TO-DO ITEM :: All pictures are to be excluded when the data below is output verbatim.

EXTRACTED MATERIAL ::
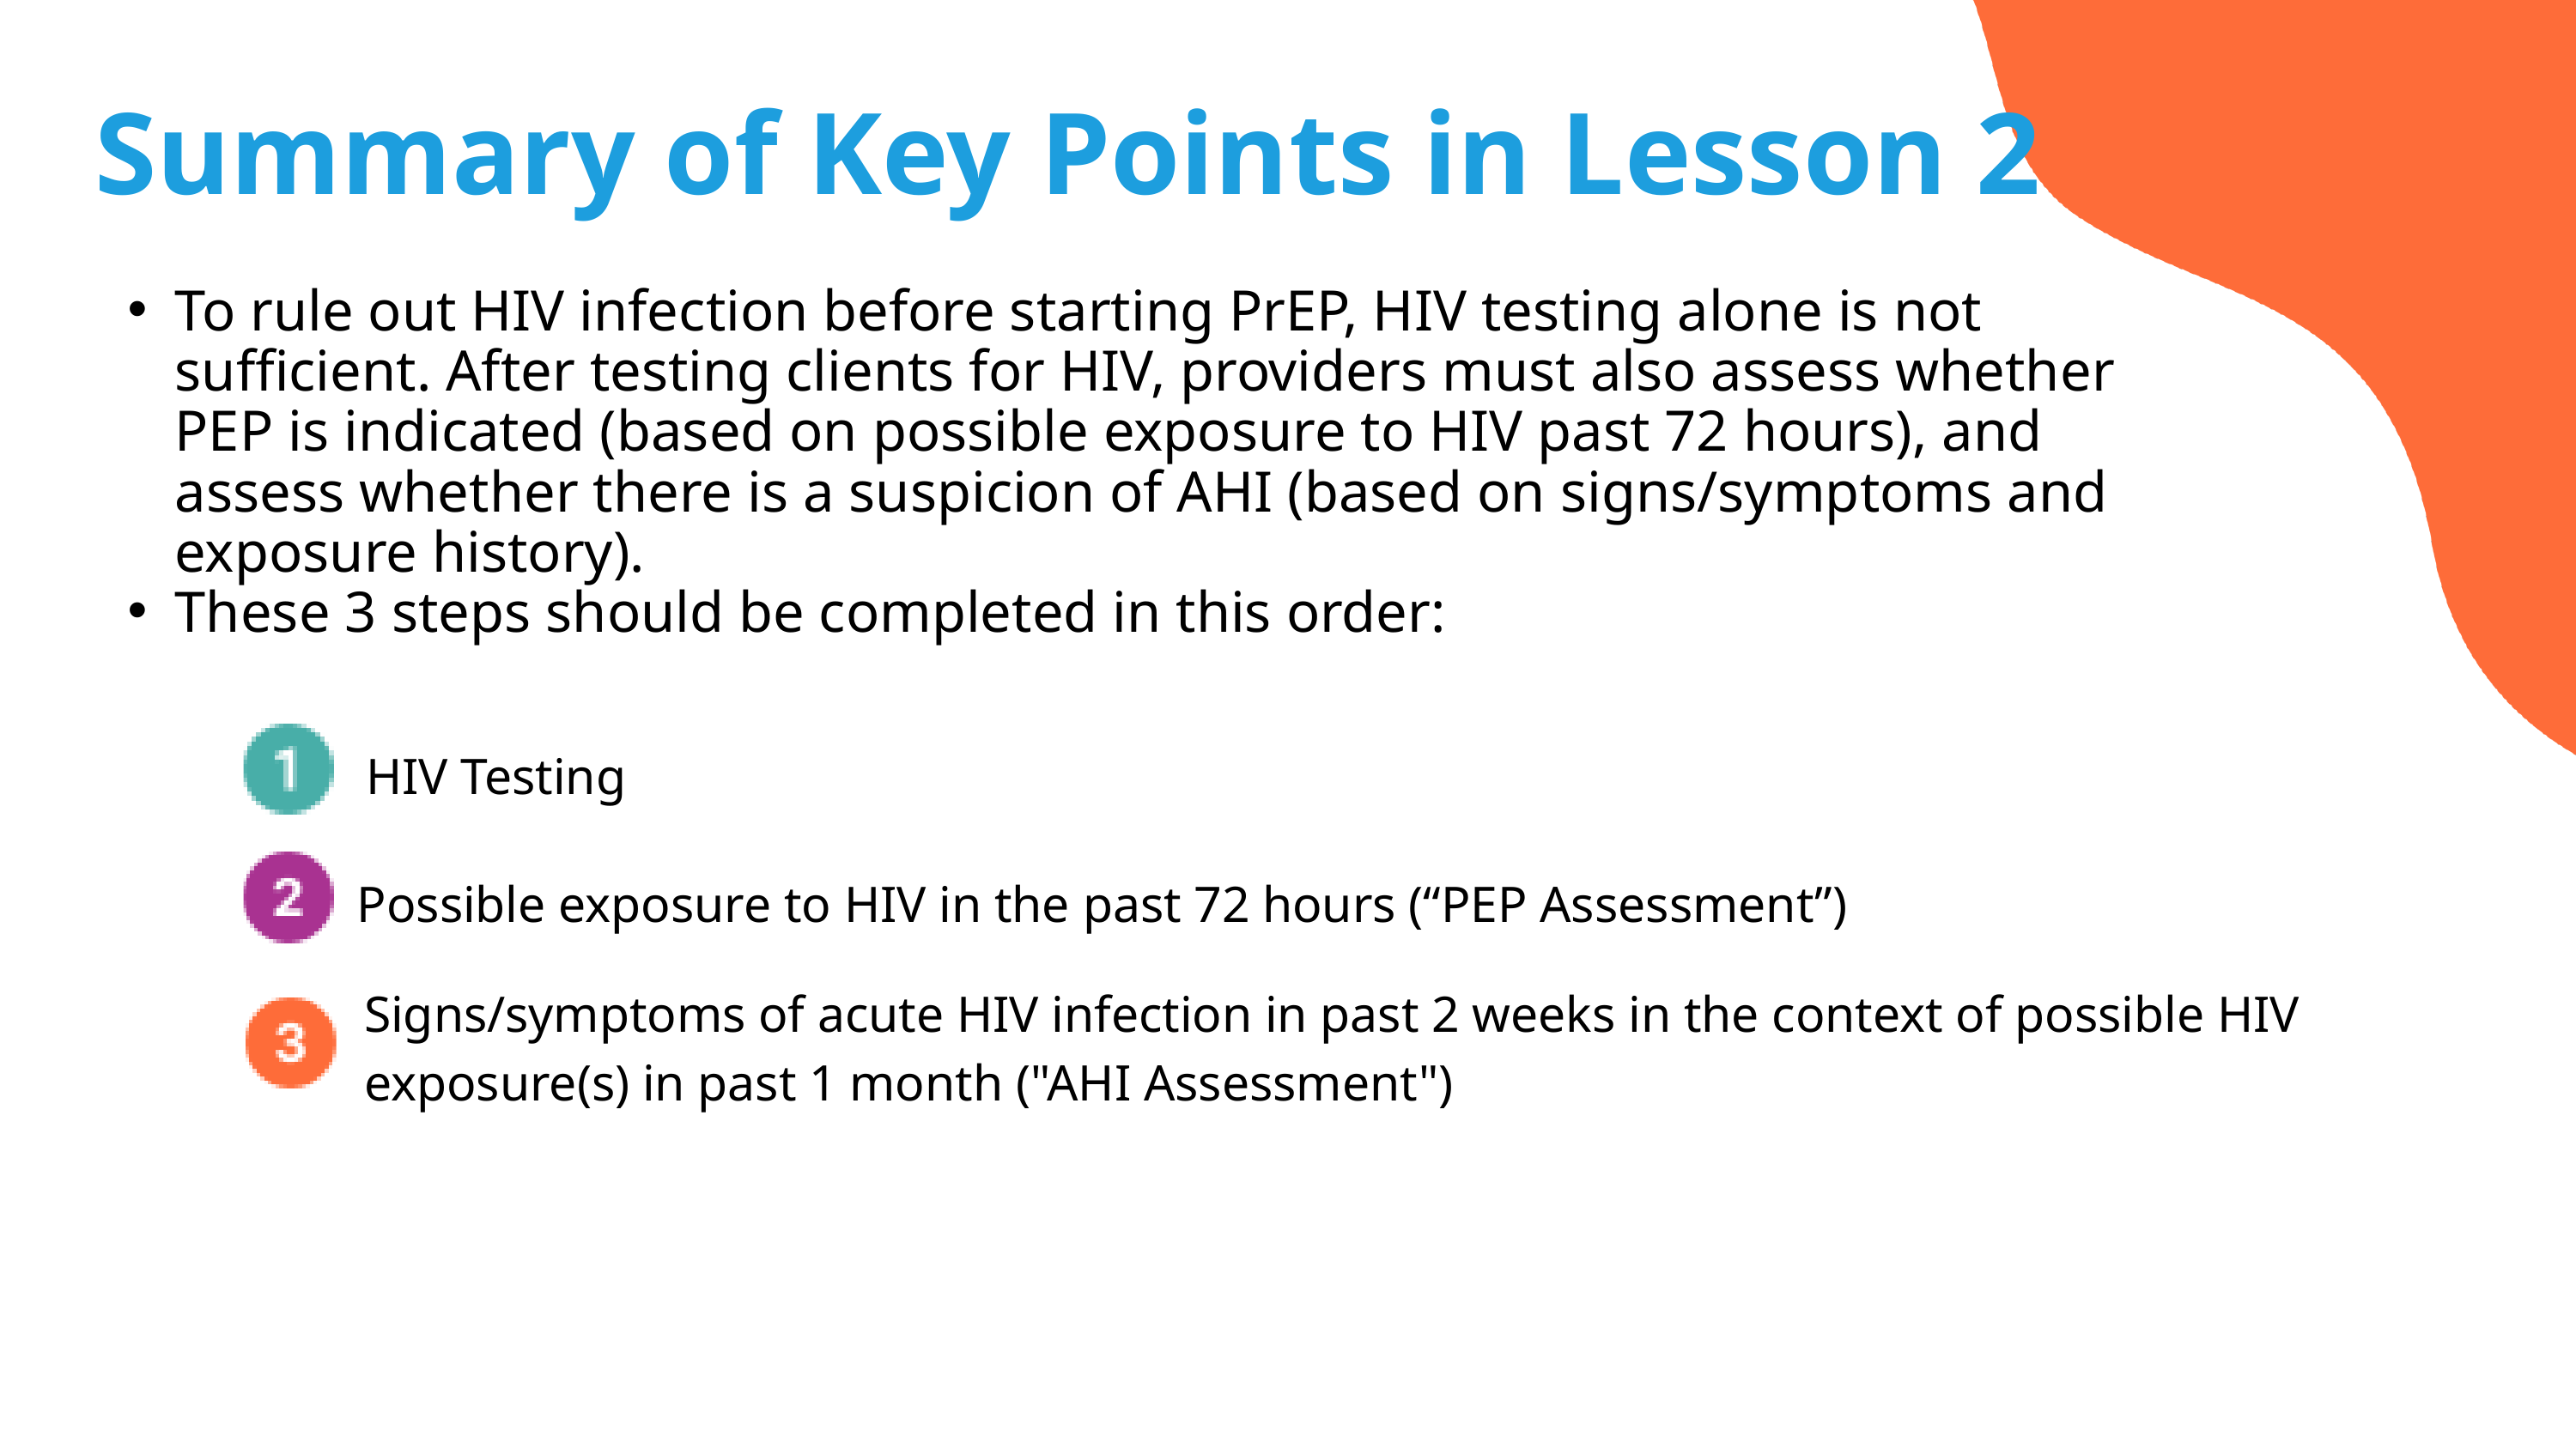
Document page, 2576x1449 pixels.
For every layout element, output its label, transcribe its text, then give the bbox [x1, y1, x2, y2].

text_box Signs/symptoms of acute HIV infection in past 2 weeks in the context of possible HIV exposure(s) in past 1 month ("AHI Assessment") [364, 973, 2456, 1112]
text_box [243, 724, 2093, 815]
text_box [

PROBLEM SOLUTION ::
Document page, 2576x1449 pixels.
For every layout element, output its label, transcribe its text, then give the bbox [x1, y1, x2, y2].

text_box Signs/symptoms of acute HIV infection in past 2 weeks in the context of possible HIV exposure(s) in past 1 month ("AHI Assessment") [364, 973, 2456, 1112]
text_box [243, 724, 2093, 815]
text_box [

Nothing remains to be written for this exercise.